Cuando empieza una epidemia
P. Fernando Pascual
14-3-2020
Cuando empieza una epidemia o
una pandemia, las reacciones son muchas. Algunos se preguntan por sus causas.
Otros miran hacia el futuro para intuir cuándo terminará. Otros creen que no
será para tanto. Otros viven en una alarma continua. No faltan los que
aprovechan para criticar a los políticos, a los banqueros, o incluso a algunos
grupos sociales.
La lista de reacciones
manifiesta la diversidad de aspectos que rodean a ese hecho dramático cuando
explota ante nuestros ojos: una nueva epidemia. También manifiesta los
diferentes modos de pensar y de sentir de la gente.
Los datos están ahí, ante
nuestros ojos: las estadísticas disparan las alarmas. Los hospitales no
consiguen atender a todos. Los médicos y los enfermeros sucumben al estrés,
incluso quedan contagiados.
Ante la epidemia, muchos
perciben con especial fuerza el dramatismo de la existencia humana: nacemos
frágiles, estamos sometidos a los elementos, podemos sucumbir ante un virus o
una bacteria (del pasado o del presente), ante un terremoto o una sequía
desastrosa.
Ese dramatismo no deja de ser
verdad en los días “normales”. Sin epidemias, miles de seres humanos fallecen
en accidentes, o por gripes recurrentes, o por hambres incomprensibles, o por
guerras absurdas en un mundo que parecía haber aprendido algo de los terribles
conflictos armados del pasado.
Pero las epidemias encienden
los focos ante lo misterioso y frágil de nuestra existencia. A pesar de los
avances científicos, a pesar de los millones destinados a la salud, a pesar de
los hospitales dotados de aparatos ultramodernos, basta un nuevo virus para que
el miedo paralice a los gobiernos y a la gente de la calle, y para que miles de
personas queden tocados por la enfermedad y la muerte.

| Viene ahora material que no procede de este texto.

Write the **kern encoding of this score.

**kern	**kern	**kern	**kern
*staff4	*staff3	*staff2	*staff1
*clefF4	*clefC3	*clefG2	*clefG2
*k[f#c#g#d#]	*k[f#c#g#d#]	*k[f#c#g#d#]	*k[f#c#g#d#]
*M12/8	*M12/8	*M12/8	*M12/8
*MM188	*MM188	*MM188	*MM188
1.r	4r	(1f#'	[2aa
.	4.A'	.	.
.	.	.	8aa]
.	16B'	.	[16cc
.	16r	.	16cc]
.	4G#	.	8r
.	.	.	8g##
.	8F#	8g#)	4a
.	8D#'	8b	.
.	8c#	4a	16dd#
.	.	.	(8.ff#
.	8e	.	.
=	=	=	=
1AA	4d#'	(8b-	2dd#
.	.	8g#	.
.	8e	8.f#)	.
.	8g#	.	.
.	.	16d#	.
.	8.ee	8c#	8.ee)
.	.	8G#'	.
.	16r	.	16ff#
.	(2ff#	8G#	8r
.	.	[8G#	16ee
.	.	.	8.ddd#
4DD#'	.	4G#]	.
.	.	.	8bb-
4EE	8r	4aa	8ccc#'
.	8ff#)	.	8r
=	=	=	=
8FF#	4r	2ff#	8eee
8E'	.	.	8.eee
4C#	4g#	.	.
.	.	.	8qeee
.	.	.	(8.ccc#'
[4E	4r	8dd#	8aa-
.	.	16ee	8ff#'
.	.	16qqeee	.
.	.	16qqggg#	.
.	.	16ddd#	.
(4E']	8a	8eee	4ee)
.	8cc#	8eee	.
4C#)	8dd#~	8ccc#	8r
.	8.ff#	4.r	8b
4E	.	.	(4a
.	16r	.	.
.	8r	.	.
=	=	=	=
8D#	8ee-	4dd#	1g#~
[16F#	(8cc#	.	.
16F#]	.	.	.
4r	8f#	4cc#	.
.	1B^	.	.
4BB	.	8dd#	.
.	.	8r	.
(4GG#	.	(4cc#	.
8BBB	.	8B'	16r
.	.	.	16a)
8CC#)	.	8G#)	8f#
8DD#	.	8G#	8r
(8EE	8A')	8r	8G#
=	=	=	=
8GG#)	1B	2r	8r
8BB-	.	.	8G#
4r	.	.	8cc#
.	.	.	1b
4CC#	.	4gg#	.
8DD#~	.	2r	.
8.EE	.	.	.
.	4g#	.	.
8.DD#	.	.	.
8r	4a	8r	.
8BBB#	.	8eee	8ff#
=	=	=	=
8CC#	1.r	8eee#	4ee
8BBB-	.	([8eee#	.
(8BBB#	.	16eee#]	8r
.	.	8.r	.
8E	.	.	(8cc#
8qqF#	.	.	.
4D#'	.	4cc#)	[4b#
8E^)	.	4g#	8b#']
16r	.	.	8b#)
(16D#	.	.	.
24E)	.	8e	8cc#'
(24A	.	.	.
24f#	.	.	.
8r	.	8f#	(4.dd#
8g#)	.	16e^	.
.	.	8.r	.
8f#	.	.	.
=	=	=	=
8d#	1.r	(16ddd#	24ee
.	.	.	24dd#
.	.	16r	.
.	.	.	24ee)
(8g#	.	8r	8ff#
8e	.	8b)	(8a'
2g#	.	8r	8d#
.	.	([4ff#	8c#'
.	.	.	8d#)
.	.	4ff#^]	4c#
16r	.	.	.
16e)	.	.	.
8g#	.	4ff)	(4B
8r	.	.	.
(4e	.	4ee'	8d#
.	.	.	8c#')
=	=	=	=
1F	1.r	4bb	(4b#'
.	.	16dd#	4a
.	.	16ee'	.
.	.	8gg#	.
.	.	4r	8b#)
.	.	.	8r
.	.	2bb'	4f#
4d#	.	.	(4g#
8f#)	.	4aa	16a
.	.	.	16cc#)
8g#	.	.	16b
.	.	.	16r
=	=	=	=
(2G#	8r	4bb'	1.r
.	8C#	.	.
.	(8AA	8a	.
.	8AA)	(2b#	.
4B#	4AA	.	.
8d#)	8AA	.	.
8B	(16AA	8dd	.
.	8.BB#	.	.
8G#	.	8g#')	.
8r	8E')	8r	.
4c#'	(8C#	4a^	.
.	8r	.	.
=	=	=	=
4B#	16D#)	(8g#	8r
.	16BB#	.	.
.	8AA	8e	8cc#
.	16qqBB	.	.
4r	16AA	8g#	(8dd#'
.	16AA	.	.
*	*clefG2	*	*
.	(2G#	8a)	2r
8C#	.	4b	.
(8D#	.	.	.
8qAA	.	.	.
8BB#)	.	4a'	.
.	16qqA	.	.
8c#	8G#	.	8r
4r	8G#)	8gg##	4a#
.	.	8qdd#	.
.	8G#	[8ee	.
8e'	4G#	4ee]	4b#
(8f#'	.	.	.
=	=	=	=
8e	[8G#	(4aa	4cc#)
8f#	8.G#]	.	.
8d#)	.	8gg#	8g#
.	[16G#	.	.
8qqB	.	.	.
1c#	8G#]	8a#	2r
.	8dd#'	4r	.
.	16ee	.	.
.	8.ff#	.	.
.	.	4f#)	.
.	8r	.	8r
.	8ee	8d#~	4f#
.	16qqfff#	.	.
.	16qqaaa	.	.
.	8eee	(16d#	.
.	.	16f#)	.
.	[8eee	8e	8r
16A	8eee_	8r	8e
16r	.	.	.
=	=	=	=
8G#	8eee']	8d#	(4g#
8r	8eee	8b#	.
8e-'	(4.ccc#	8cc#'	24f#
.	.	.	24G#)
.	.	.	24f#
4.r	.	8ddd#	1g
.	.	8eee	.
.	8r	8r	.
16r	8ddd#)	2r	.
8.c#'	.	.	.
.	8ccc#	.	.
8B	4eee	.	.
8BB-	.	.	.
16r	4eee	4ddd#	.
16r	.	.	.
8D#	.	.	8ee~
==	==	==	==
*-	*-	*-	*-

Al mismo tiempo, las epidemias
ponen a la luz lo mejor y lo peor de nuestros corazones. Es cierto que algunos
sucumben al egoísmo y hacen todo lo posible por salvarse, incluso a costa del
bien común. Pero son muchos, más de los que imaginamos, que dedican su trabajo,
sus manos, su mente, para buscar soluciones, para atender a los enfermos, para
paliar los daños, para afrontar la emergencia con solidaridad y amor auténtico.
Cuando empieza una epidemia,
hay regiones, Estados, incluso continentes, que ven de repente las
consecuencias de la parálisis, los daños en las industrias, las insuficiencias
de los sistemas de abastecimiento. Todo queda como colapsado, mientras el virus
avanza y avanza de un modo sorprendentemente dañino, sin distinguir entre ricos
y pobres, entre famosos y encarcelados, entre niños, jóvenes, adultos o
ancianos.
Para tantas personas, la epidemia invita a renovar la confianza en Dios, a comprometerse en el servicio, incluso heroico, a los otros, a la espera auténtica en la vida eterna. Porque, entre otras cosas, una epidemia desvela radicalmente que no tenemos aquí ciudad permanente, sino que estamos en camino hacia la futura... (cf. Carta a los Hebreos 13,14).